The Mandrake artist cabanas, London, UK

The Mandrake artist cabanas:
Cave painting

As one of London’s most eclectic hotels, The Mandrake has turned heads left, right and centre since opening in 2017. But the chic Fitzrovia property isn’t resting on its laurels. Instead, it’s just unveiled a number of private dining spaces customised by artists who share the hotel’s vision of holistic hedonism: The Mandrake artist cabanas.




There are only so many creative ideas you can bring to fruition within a single hotel. That’s what we thought until we checked into The Mandrake after it first opened. But coming face to face with the property’s penchant for all that’s whimsical and wonderful, we quickly realised this place was fearless, ambitious and perhaps a bit crazy – it made for such a lasting impression, we ended up checking back in for a fully-fledged photo shoot shortly after. And having gotten a peak at The Mandrake’s brand-new, artist-curated dining cabanas, we’re once more planning a staycation at our favourite Fitzrovia bolthole.

The cabanas were created within the framework of the hotel’s creed to stay ahead of the game and offer guests a new experience each time they visit. But rather than opting for just any novel idea, The Mandrake’s founder Rami Fustok tasked four of his personal favourite artists to create spaces that serve as a logical extension to the property’s Jurema restaurant while also functioning as distinctive spaces in and of themselves. Each cabana sits up to six guests in a private space just big enough for a triple date night or dinner for yourself and five of your imaginary boyfriends of the month (we’re not judging; this is a safe space).

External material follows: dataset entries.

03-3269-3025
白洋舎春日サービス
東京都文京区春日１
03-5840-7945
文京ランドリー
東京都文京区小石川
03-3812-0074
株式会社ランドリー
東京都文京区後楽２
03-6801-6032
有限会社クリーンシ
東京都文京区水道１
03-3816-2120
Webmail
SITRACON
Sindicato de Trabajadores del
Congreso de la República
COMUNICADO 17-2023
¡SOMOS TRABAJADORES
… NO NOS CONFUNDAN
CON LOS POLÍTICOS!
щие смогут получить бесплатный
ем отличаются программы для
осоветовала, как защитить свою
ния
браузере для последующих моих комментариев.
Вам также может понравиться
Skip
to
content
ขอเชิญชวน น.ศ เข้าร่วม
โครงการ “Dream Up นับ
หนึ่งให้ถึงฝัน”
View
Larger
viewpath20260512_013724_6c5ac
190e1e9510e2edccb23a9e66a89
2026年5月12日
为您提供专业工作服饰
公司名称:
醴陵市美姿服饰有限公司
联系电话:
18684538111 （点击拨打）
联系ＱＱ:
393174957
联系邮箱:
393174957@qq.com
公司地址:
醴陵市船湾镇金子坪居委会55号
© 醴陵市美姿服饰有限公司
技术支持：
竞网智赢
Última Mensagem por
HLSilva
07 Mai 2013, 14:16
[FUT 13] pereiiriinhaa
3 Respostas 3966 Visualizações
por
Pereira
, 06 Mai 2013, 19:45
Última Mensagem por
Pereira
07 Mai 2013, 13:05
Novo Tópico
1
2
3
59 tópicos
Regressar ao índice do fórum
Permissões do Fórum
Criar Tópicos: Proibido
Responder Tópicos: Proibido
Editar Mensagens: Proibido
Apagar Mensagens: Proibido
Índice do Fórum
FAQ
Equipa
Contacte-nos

So who got to work on the cabanas, you ask? For one, there’s Fustok’s mother, artist Bushra Fakhoury, whose ‘OSHUN’ concept pays tribute the way of life and ancient history of indigenous people. It’s an abundantly decorated and celebratory space bursting with references to cultural heritage and humans’ origin in the natural world. There’s also the Eden-esque ‘Paradis Perdu’ by photographer Iris Brosch, a sumptuous oasis referencing the story of Adam & Eve while simultaneously showing London the behind (Eve’s, we think, adorned with flowers and an earwig).

Meanwhile, a coral-coloured ‘Carnivorous Lady’ cabin by designer IT SPAIN tempts guests with a striking vision of femininity, contrasting curves that appear almost in motion with vibrant shades of fuchsia and forest green, and the Pookie Blezard-designed space, ‘Flores Sana’, speaks of the restorative forces of nature in an untamed and visually stimulating way. Personally, we might just opt for the latter when we book The Mandrake’s new Artisanal Experience package, though regardless of which space we end up dining in, we have a feeling we’re in a for a treat.

The thing with artist collaborations in the high-end hospitality sector is that in order to look like they belong, they need to do more than simply hang on a wall and look pretty. Too frequently do hotels rely on futuristic sculptures that grace lobbies and hallways, but are ultimately devoid of any meaning other than adding a layer of gloss and glamour. The Mandrake’s cabanas, on the other hand, don’t add as much to the property’s already extravagant flair as they extend it into its private spaces. By doing this, the hotel facilitates immersion within an actual work of art and encourages discourse about the themes depicted – creation, mythology, refuge in nature. You’d be forgiven if you forgot to look at the menu.